The Toilet Tank Miracle (Part Two)

After a frustrating week of being stood up by my landlord, I returned to the hardware store.  I needed a wrench.  I was going to fix my toilet if it killed me (or you know…flooded my whole apartment).

I bowed and gave a now well-rehearsed Korean hello.  The male shopkeeper (Man) immediately smiled as I browsed his selection of wrenches.  The prices produced a sweat puddle in my wallet pocket.  I grabbed the thriftiest wrench I could find when the female shopkeeper (Woman) greeted me too.  She immediately knew what I wanted the wrench for, pointing to my building across the street.  I nodded, unsure of what was happening.

Man and Woman spoke in Korean briefly.  Suddenly,  Man grabbed his toolbox.  They gestured me back into the street.  

My brain was like, “What?  This can’t be real.  Is he really going to fix my toilet for me?”

It turns out, the answer was yes.  After 45 minutes of assembling, disassembling, and reassembling the contraption that Woman invented one week ago, Man said something to me in Korean and then ran back to his store.  He left his tools.  This endless mindfuckery continued to melt my brain.  I was very grateful and even more confused.

When he returned, another man followed him.  “Oh shit,” I thought.  “It’s the landlord.  He’s gonna be pissed.”  It wasn’t.  I breathed a sigh of relief.  

Man pointed to him and said, “Engineer.”  Damn.  He called in an expert to help little ole foreign me who just wanted water in his toilet tank.  I wanted to cry but decided not to.  Men were working.

However, in the back of my mind, my native upbringing triggered a wave of anxiety.  In the States, it is not uncommon for servicemen to help individuals without a price quote and follow up with exorbitant labor charges.  Anxiety-brain seized the opportunity.

 “Dude, he’s gonna charge out out the ass for this shit.”  Anxiety-brain felt quite crass on this particular day.

“Fuck it,” I thought.  At least my toilet will work.

Man and Engineer needed to shut off my water.  We searched the apartment for a water main valve without success.  I thought this was the end.  All of our efforts stop here because we cannot turn off the water main.  Man disappeared downstairs for two minutes.  Suddenly, like a poorly-written overly-convenient plot twist, my water didn’t work.  He found it.

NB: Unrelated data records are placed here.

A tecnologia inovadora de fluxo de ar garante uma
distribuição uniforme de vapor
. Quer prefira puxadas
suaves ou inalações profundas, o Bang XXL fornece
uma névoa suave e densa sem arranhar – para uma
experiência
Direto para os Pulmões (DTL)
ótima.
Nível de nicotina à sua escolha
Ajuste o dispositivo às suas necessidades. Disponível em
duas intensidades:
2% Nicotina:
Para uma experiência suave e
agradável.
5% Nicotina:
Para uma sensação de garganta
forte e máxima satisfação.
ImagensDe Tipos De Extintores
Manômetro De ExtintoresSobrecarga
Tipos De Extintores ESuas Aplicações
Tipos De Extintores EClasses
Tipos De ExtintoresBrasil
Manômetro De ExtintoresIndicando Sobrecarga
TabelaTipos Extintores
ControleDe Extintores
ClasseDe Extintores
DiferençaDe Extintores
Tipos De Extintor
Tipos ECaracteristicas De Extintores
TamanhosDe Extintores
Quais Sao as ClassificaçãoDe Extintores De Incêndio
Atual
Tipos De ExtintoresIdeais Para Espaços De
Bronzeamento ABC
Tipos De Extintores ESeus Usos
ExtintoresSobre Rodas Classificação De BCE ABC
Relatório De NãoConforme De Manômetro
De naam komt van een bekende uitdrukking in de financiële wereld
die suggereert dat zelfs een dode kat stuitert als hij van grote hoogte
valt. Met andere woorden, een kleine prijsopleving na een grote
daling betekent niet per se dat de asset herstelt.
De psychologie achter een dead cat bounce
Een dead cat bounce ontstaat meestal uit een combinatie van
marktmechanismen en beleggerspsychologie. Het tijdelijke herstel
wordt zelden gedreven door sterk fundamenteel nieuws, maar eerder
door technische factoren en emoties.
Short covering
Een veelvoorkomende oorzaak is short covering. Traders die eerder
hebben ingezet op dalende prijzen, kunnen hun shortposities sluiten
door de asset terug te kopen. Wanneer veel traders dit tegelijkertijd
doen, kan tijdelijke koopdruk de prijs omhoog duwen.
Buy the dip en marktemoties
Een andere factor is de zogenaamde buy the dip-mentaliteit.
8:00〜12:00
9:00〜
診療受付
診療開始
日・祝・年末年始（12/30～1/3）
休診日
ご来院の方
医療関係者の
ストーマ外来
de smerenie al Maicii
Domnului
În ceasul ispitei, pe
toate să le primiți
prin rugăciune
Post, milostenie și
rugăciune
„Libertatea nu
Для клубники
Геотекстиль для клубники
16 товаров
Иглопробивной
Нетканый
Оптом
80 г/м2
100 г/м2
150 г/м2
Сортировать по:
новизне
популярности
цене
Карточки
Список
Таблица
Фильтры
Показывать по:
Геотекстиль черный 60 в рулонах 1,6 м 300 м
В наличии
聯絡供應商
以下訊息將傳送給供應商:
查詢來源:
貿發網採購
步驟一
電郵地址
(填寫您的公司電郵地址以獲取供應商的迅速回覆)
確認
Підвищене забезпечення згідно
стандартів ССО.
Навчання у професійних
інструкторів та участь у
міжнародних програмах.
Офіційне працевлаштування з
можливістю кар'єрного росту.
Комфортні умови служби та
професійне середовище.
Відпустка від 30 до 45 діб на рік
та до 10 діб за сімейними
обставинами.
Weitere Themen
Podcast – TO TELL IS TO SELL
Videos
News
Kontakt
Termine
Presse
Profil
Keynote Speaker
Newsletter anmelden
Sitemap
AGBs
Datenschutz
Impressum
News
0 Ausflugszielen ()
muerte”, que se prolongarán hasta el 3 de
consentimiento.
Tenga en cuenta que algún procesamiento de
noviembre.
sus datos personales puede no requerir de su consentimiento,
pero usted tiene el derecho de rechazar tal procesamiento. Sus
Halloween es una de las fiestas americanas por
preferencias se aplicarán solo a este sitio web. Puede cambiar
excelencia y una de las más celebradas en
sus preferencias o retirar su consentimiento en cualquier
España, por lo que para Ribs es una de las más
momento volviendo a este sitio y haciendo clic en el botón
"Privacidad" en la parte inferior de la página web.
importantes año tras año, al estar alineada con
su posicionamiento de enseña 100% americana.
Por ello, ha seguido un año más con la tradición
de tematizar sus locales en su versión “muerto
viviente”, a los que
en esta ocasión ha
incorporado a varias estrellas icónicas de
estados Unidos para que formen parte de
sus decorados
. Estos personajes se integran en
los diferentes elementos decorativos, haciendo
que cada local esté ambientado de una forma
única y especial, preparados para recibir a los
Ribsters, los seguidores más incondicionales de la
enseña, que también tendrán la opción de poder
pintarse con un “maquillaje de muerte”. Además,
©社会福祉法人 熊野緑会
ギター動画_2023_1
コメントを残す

“Damn, he’s good,” I thought.

Engineer proceeded to install Woman’s improvised turbo toilet tank valve next to one of the sink’s water mains.  He turned it on.  Water gushed freely, filling the tank in around ten seconds.  I’m not sure what they told me after that.  I think I had to tell the landlord to fix the actual toilet tank.  I wasn’t sure.  I have developed a reflex of just smiling and nodding to whatever I hear.  I was also engaged in a mental fiesta as I celebrated the ease of my future bathroom trips.  However, Anxiety-brain loves to spoil my fun.

“Here it comes.  The bill.  Brace yourself.”

Before I could respond to this party pooper, Man and Engineer grabbed their tools, said goodbye, and were gone.  They left nothing but tape rolls and flakes of caked dirt in their wake.

Later that day, I brought Man and Woman a small bowl of cookies and chocolates in gratitude.  They accepted them and handed me apples in return.  I still cannot completely explain the dedication they showed me.  It is moments like this that makes Korean culture shock unbelievably bearable.

This little beauty works like an outdoor hose except it’s in my apartment.  It works great for washing my bathroom floor and will soon be useful when I mop.

Two weeks later, the landlord came in and fixed the actual tank.  I still use the turbo valve for cleaning purposes.  It helps me hit those hard-to-reach corners of my bathroom.  It also means my bathroom is large enough to require a hose for proper cleaning.  I’m spoiled.

Photo Corner


Imja Island doesn’t have much in terms of urbanity, but it more than makes up for it in picturesque pastoral pleasure.


Urban Dictionary Entry:

TT:  A crying emoticon. The tops of the Ts are the eyes, and the stems are the tears streaming down the emoticon’s face.


I watched an ajumma strike a similar pose so I decided to do the same.  I just want to blend in.


I spent a night in Busan recently and saw Haeundae Beach.  It’s beautiful in November when there are fewer tourists obstructing the views of the sand.


These wood-mounted flags are mounted in every classroom.  Like in America, no classroom is without this reminder of nationality.

7 thoughts on “The Toilet Tank Miracle (Part Two)

  1. Is the flag above a chalk board or is that a white board. Kind ig a funny color.

    Such a great sense of community or is it pitty on the “big guy” who lives across the street????


      1. honestly, I don’t care either way. By their expressions, they seemed genuine. To me, the ends justified the means.


    1. Nope. They still smile and say hello sometimes whenever I come home from work, but they never charged me a thing except for the materials I purchased.


  2. You are becoming folklore in the community. Imagine when they meet up with their friends and they excitedly ask”what did he do today?”